Tentei imaginar o que levou o relator a escrever “poço cartesiano” no lugar de “poço artesiano”. Comecei a rir comigo mesmo, porque iniciei a seguinte e inútil reflexão: o método cartesiano foi criado por René Descartes, e esse método consiste na ideia de que “só se pode dizer que existe aquilo que possa ser provado”. Dessa forma: “Penso, logo existo”. Daí, o poço filosófico: Esse poço pensa, logo ele existe.

A análise textual que fiz está fundamentada em uma reflexão literal sem considerar o equívoco do construtor do texto. Essa reflexão cômica me remeteu a algumas expressões que usamos nas peças processuais sem conhecermos efetivamente a carga semântica das palavras jurídicas.

Em uma petição inicial, deparei-me com a seguinte oração: “Diante do exposto, requer que o pedido seja julgado procedente, para que seja feita a mais lídima justiça!” Quero destacar o adjetivo “lídima”. Esse vocábulo significa “legítima”, “autêntica”. Considerando a carga semântica da palavra “lídima” não podemos empregá-la nesse contexto, porque pressupomos também a existência de uma justiça ilegítima, falsa, inautêntica etc.

O emprego correto para o vocábulo lídima é este: “Fulana de Tal é a lídima herdeira de Sicrano de Tal” Aí você vai me perguntar: “Mas professor, existe herdeira legítima e ilegítima!” Respondo: Sim! A herdeira pode ser legítima ou ilegítima na discussão de um inventário, por exemplo, no entanto, não existe justiça ilegítima. Justiça por si só já é legítima; já traz uma carga semântica positiva que só pode significar autêntica, legítima. Mesmo que haja “injustiça” ela não pode ser considerada ilegal. Por exemplo, o autor perdeu uma ação. Mesmo que ele defenda a ideia de que houve injustiça, a sentença deve ser cumprida. Assim, a justiça foi feita independentemente do que pensa ou não o autor. Esse é o ponto!

Por esse motivo, sempre defendi o emprego da antiga e tradicional frase: “Diante do exposto, requer que o pedido seja julgado procedente, para que seja feita a mais costumeira justiça!”

Lendo alguns textos na internet, encontrei este exemplo: “Postos os fatos, Vossa Excelência estará praticando a mais lídima justiça se assim procederes.” Há dois erros de construção oracional aqui: o primeiro é o emprego inadequado do adjetivo “lídima” cujo estudo já realizei nos parágrafos anteriores. Apenas para reforçar, devemos escrever: “Postos os fatos, Vossa Excelência está praticando a mais costumeira justiça…”.

** Tarefa A **
Segundo o texto sobre linguagem jurídica, o que significa o vocábulo “lídima”?
** Tarefa B **
No texto sobre linguagem jurídica, substitua “petição inicial” por “contestação” e reescreva o trecho de “A análise textual” a “falsa, inautêntica etc.”.
O material apresentado a seguir é independente do texto de estudo.

** Dados em estudo **

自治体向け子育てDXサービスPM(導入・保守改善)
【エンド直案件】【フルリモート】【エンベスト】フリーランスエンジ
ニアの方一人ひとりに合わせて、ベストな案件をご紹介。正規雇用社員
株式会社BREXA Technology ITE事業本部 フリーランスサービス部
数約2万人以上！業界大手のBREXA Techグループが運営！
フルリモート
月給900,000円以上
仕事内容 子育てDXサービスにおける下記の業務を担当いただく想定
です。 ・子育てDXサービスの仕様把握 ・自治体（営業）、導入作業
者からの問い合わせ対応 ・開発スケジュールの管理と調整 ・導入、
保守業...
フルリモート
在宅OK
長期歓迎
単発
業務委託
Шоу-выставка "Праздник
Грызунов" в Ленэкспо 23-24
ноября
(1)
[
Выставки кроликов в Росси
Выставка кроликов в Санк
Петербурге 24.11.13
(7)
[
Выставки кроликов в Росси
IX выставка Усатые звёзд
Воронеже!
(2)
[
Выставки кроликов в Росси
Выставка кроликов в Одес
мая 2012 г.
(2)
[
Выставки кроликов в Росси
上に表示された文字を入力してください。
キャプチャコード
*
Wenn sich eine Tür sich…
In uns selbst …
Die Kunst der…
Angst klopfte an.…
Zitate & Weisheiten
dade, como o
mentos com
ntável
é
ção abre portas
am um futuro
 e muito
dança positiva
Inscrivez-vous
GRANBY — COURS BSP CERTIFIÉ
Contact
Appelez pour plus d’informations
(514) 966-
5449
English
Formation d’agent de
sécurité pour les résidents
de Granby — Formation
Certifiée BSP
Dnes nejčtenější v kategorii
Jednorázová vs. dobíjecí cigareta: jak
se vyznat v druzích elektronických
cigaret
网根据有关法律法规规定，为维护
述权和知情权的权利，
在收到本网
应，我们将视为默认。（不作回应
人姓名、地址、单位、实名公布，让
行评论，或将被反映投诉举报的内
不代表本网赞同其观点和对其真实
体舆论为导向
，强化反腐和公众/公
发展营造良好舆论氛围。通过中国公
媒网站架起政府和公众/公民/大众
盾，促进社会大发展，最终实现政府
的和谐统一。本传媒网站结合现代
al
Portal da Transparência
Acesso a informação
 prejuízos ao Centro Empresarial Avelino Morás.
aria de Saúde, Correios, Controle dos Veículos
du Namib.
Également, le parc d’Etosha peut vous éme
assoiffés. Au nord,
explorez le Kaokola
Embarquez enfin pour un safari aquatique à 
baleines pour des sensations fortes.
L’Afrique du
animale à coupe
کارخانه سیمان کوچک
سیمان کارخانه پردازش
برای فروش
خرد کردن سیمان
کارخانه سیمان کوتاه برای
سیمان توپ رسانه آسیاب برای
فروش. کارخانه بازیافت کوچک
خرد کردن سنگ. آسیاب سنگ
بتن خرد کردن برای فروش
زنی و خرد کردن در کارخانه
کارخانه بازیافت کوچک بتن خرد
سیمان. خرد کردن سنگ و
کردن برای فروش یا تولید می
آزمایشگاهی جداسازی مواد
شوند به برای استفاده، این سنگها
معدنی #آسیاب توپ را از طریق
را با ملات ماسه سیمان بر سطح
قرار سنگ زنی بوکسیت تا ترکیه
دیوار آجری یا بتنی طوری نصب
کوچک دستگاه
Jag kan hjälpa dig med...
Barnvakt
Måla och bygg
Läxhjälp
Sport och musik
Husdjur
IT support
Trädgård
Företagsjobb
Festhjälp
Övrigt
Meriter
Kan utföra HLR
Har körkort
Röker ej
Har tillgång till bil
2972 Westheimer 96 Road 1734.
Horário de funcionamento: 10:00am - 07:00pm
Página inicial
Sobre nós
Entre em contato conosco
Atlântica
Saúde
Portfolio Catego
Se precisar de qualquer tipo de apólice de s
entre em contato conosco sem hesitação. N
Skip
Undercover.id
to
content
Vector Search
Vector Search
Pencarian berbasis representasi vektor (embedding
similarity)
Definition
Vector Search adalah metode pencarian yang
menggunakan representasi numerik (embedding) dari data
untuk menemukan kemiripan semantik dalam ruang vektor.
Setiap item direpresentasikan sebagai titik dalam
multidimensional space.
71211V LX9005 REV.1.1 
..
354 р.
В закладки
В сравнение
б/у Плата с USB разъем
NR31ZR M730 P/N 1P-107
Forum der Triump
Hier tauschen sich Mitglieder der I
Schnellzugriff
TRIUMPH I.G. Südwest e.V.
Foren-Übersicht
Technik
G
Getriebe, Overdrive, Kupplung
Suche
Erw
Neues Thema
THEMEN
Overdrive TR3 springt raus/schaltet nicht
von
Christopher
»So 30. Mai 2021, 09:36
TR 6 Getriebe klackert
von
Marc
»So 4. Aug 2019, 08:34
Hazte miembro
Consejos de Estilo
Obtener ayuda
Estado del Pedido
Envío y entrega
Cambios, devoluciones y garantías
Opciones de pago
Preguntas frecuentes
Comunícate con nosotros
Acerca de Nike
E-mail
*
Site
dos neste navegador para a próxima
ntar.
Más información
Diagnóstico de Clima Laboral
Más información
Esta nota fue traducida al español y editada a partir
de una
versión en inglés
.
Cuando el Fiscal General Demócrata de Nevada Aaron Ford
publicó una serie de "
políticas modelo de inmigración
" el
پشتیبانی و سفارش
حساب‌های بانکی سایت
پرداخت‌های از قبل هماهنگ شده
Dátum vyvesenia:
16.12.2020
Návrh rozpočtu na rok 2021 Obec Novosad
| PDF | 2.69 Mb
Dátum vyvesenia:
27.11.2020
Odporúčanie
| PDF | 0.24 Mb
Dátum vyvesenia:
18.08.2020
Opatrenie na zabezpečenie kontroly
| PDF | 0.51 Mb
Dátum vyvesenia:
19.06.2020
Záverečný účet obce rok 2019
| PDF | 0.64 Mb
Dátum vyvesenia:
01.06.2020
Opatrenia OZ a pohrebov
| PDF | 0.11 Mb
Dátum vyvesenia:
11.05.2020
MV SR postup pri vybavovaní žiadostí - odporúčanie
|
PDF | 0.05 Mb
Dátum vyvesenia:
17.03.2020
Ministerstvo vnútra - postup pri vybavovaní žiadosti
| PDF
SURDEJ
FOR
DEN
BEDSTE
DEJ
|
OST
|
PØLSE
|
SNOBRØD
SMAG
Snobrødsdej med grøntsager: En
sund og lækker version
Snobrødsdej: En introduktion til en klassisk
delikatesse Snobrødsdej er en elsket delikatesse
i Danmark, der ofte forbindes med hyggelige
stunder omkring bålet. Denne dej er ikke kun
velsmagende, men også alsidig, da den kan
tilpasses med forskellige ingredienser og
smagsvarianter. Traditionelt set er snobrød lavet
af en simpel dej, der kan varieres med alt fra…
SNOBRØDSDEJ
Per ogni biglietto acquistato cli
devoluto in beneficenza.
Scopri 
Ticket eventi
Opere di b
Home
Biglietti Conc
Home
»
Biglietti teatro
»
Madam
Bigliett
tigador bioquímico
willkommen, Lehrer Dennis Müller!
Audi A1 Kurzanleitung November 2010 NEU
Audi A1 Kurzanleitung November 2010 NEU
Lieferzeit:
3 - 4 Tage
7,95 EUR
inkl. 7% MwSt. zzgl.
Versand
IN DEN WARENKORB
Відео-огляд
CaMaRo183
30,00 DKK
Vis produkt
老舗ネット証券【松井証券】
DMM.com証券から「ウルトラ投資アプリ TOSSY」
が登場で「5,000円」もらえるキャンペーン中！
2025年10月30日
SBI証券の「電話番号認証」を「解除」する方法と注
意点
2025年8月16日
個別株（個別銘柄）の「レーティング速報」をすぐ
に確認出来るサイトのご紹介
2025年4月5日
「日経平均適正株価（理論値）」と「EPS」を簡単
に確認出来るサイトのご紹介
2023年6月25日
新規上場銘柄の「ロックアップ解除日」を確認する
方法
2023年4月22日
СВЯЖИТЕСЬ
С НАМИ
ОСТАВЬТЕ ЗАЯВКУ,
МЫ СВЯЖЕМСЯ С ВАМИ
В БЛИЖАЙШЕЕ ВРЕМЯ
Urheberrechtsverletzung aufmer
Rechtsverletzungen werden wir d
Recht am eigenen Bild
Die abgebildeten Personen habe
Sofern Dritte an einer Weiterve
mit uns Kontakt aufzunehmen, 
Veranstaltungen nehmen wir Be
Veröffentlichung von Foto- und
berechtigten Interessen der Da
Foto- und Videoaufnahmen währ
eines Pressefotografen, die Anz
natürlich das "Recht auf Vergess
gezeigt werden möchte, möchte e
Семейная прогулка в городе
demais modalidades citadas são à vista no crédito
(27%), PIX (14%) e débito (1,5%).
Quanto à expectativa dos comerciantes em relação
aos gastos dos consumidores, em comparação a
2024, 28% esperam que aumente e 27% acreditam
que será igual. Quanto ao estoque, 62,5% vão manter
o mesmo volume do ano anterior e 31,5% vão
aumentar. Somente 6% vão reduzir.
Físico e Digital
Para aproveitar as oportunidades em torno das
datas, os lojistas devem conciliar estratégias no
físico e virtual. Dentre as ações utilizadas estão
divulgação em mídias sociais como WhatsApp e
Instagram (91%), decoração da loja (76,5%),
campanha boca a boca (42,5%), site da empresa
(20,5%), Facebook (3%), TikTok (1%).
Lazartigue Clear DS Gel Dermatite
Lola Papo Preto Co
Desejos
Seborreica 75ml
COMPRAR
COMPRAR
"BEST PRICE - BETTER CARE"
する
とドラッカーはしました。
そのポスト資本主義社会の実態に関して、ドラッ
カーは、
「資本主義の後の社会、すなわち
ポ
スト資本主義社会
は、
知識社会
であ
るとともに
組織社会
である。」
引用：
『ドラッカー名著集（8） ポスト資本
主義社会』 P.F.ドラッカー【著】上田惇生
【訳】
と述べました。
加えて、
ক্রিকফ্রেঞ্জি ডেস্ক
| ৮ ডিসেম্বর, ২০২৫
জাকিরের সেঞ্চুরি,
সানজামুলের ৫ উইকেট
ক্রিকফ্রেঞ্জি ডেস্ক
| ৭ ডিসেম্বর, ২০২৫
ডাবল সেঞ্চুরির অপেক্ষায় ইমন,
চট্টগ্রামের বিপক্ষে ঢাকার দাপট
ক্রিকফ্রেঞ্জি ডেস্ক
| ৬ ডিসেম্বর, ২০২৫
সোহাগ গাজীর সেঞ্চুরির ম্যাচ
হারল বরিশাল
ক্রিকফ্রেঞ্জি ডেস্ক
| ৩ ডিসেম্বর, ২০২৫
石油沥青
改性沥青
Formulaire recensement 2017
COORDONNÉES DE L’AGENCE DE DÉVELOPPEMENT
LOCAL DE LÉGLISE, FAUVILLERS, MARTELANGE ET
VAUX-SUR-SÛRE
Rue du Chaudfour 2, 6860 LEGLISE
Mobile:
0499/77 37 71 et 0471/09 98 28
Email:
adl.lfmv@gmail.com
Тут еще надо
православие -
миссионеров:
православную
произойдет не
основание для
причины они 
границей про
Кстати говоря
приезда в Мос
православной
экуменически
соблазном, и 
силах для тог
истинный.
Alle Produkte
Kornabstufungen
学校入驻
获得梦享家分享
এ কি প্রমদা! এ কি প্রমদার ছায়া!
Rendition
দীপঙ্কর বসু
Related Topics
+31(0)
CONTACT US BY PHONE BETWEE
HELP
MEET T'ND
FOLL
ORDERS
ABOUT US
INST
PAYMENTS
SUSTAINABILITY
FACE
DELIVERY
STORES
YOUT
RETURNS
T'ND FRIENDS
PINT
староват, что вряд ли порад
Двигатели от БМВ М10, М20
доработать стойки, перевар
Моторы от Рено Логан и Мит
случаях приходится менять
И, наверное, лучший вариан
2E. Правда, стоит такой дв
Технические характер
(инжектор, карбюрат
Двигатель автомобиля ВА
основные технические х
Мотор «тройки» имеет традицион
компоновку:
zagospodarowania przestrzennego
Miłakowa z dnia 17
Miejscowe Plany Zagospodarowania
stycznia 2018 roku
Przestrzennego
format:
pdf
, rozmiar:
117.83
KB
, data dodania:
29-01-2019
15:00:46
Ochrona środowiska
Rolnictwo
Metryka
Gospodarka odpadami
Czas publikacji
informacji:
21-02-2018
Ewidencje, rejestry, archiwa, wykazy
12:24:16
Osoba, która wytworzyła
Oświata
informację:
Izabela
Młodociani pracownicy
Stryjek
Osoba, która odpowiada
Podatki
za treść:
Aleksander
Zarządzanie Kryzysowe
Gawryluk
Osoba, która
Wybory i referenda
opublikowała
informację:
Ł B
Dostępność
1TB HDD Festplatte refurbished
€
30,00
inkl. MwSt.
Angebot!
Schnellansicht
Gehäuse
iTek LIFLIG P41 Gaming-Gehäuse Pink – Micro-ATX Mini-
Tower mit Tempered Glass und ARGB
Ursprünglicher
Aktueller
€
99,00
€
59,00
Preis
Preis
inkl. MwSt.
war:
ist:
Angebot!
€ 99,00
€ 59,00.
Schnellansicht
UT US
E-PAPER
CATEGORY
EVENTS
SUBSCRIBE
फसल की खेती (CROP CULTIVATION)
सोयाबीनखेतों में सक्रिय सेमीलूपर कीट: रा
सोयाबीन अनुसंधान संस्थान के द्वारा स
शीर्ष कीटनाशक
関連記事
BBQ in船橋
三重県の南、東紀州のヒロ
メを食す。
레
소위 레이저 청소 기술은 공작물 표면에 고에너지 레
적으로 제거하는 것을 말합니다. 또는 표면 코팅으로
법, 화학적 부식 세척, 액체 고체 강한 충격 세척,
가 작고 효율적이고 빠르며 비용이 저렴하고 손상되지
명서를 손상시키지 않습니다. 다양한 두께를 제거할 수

** Resposta da tarefa A **
Significa “legítima”, “autêntica”.

** Resposta da tarefa B **
A análise textual que fiz está fundamentada em uma reflexão literal sem considerar o equívoco do construtor do texto. Essa reflexão cômica me remeteu a algumas expressões que usamos nas peças processuais sem conhecermos efetivamente a carga semântica das palavras jurídicas.

Em uma contestação, deparei-me com a seguinte oração: “Diante do exposto, requer que o pedido seja julgado procedente, para que seja feita a mais lídima justiça!” Quero destacar o adjetivo “lídima”. Esse vocábulo significa “legítima”, “autêntica”. Considerando a carga semântica da palavra “lídima” não podemos empregá-la nesse contexto, porque pressupomos também a existência de uma justiça ilegítima, falsa, inautêntica etc.